The Israeli response comes as little surprise considering past aid convoys to Gaza have been prevented like in 2011, and the infamous Mavi Marmara in 2010 which ended with the Israel Defense Forces killing nine on board.

Ahead of the flotilla's arrival, Prime Minister Benjamin Netanyahu published a letter mocking the imminent arrival of the ship, welcoming them to Israel first, and suggesting that perhaps they took a wrong turn while heading to Syria and insisting that in fact, “there is no blockade of Gaza. You are welcome to transfer humanitarian aid through Israel. We are not, however, willing to allow weapons to enter Gaza and reach terror groups.” However, the flotilla was headed to Gaza due to the difficulty of international aid reaching the isolated area. The one million plus people of Gaza are considered to be living in what is described as the largest open air prison in the world.

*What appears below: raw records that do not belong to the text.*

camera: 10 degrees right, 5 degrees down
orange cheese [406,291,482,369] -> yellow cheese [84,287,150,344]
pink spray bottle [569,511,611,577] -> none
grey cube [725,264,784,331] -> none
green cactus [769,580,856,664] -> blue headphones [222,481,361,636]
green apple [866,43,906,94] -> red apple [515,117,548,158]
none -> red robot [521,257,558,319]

Netanyahu's denial of the existence of a severely restrictive and inhumane blockade amounts to nothing more than semantic maneuvering and propaganda. This is proven by his contradictory statement that there is no blockade while at the same time declaring that Israel will block the aid flotilla from reaching Gaza, therefore.

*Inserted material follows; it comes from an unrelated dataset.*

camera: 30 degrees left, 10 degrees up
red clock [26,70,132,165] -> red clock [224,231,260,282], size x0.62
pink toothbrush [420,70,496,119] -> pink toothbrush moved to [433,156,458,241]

The United Nations estimates as a result of the 2014 war in Gaza a reported 2,000 Palestinians died, 69% of whom were civilian, 475,000 were displace, and as many as 17,200 homes destroyed or badly damaged leaving more than 100,000 homeless. While civic life and economy thrive in Israel, the Gaza Strip and other parts of the occupied Palestinian territories suffer from a lack of basic human rights and decent living conditions. There are high unemployment rates, restrictive access to resources, electricity, medical supplies, and social services. 

If the conditions in Gaza were not as horrific and severe as facts prove them to be, then there would be no need for the emergency aid rushing its way. If Gaza were not effectively blockaded, then there would be nothing preventing the flotilla from reaching the territory. The efforts of the flotilla convoys and campaigns such as the Boycott, Divestment and Sanctions Movement help to actively unpack the logic and implications of the Israeli occupation. Perhaps Prime Minister Netanyahu should take a trip to Gaza and see for himself if there is or isn't a blockade in effect. Or even better, end the blockade, then at least the prime minister's actions would match his words.